According to the most recent analysis by the Education Data Initiative, Black college graduates carry an average of nearly $53,000 in student loan debt — about $25,000 more on average than their white counterparts — and pay an average of $386 per month. Their white peers pay $349, but data shows white college graduates have seven times the amount of wealth of Black college graduates.
Black women, the most educated demographic in the U.S., are also the most indebted. They leave school with roughly $41,500 in loans for their bachelor’s degree and more than $58,000 for a graduate diploma — all while earning less than their peers in a job market steeped in racism and sexism.
“Systemic inequities in income, employment, and wealth accumulation already place [Black women] at a financial disadvantage,” Mays says, adding that Trump’s strong-arm collection tactics will make matters worse. “Garnishing wages further destabilizes their ability to meet basic needs, build wealth, and achieve economic security.”
Overall, Americans hold $1.77 trillion in federal student loan debt. The Biden administration managed to cancel $183.6 billion of that for 5 million Americans. President Joe Biden also tried to keep a campaign promise to cancel up to $20,000 in student debt per borrower, but the Supreme Court slapped down that plan.
The Trump administration, however, has no interest in letting people walk away from that debt: “There will not be any mass loan forgiveness,” according to a DOE statement.
Biden’s SAVE plan — his second shot at student debt relief — would’ve lowered payments based on income, but an appellate court blocked that one, too, in February. The current push to collect, says Brewington, reinstates “a policy of punishment through a Department of Education that clearly isn’t shut down when it comes to operating as a predatory bank.”
Long-Term Consequences
Folks having less spending money in their pockets will ultimately hurt the economy, Brewington says. Along with undermining economic mobility and intergenerational wealth, the Trump administration’s tactics will also likely discourage future generations of Black students from enrolling in college at all.
“The fear of being trapped in [student] debt with no way out, especially if default can lead to wage garnishment, will likely deter some students,” Mays says. For Black folks already struggling with debt, he said, the financial strain of wage garnishment “can make it harder to return to school to complete their education or pursue graduate degrees.”
Then there’s the stress, anxiety, and psychological strain of owing more in student loans than a year’s salary. “Student debt doesn’t just burden your wallet, it takes a toll on your mental health and stress as well,” Brewington says.
The best thing borrowers can do is get organized. – Braxton Brewington
Given the administration’s gutting of the Consumer Financial Protection Bureau, the dismantling of the Department of Education, and day-to-day tumult of Trump 2.0, Brewington worries the collections “will be chaotic for student loan borrowers.” Along with repayment options “disappearing and reappearing,” he points out that there’s no one holding loan servicers accountable.
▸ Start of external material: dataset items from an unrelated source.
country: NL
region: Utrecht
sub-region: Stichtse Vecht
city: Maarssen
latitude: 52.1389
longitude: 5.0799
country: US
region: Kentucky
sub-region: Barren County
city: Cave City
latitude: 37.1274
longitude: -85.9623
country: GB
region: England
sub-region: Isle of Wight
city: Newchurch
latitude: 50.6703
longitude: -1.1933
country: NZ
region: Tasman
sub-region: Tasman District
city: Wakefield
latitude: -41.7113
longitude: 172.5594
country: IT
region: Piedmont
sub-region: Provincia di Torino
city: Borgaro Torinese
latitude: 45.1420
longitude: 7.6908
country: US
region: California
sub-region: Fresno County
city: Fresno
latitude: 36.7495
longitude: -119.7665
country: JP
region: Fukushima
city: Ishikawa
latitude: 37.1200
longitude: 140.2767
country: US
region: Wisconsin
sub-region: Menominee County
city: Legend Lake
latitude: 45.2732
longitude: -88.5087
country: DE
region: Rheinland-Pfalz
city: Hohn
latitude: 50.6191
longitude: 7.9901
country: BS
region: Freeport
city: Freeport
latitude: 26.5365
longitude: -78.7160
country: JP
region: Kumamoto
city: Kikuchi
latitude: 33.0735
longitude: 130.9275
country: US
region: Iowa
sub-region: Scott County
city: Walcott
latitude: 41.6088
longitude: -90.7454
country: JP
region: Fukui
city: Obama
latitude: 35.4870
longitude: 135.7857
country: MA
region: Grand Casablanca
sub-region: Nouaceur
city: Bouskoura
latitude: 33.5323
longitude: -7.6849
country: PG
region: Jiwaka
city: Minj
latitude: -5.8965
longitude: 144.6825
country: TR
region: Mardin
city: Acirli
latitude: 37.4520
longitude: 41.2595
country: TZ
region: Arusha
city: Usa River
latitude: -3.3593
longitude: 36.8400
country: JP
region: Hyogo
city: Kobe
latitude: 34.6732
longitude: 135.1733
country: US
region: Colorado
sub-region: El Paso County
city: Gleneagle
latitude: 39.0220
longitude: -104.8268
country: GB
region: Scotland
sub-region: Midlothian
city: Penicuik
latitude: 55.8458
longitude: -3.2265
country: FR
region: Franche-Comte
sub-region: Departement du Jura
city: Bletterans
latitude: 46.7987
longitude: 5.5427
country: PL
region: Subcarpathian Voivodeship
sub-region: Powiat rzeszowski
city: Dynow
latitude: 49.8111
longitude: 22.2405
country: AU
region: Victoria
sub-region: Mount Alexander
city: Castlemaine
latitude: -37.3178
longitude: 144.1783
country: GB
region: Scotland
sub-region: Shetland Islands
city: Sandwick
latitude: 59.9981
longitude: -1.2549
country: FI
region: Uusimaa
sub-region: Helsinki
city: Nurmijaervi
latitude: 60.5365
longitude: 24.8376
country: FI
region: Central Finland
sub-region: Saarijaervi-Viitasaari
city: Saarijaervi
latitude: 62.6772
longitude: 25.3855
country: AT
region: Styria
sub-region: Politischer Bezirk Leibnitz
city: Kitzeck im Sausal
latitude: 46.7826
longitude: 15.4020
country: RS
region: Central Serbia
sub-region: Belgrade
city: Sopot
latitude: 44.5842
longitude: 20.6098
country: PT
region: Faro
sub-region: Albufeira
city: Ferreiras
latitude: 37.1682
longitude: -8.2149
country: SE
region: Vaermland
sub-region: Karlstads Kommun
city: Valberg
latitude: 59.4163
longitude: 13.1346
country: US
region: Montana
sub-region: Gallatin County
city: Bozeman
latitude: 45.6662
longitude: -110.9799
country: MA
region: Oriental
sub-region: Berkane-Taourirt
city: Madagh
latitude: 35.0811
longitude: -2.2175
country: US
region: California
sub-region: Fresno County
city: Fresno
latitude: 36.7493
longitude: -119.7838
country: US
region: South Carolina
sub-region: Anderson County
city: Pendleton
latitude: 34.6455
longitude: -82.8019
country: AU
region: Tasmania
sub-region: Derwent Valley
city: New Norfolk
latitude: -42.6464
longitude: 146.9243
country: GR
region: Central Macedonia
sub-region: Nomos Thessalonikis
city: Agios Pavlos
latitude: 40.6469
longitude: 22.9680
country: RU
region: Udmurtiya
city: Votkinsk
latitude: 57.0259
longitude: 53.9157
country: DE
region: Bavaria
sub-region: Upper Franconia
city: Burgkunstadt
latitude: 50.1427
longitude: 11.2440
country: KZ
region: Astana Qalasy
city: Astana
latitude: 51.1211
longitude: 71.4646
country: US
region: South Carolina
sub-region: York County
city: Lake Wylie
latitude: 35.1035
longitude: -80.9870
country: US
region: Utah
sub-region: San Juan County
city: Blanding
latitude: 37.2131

But both Brewington and Mays agree that the answer is to challenge what’s happening.
“The best thing borrowers can do is get organized,” Brewington says. The Debt Collective encourages borrowers to organize and demand mass cancellation, better regulation of loan servicers, and a long-overdue restructuring of the system itself.
Mays at EdTrust calls on borrowers to contact their elected officials at the state and federal level, “and demand an immediate halt to these collections and real action on student debt relief, including targeted relief for Black borrowers.”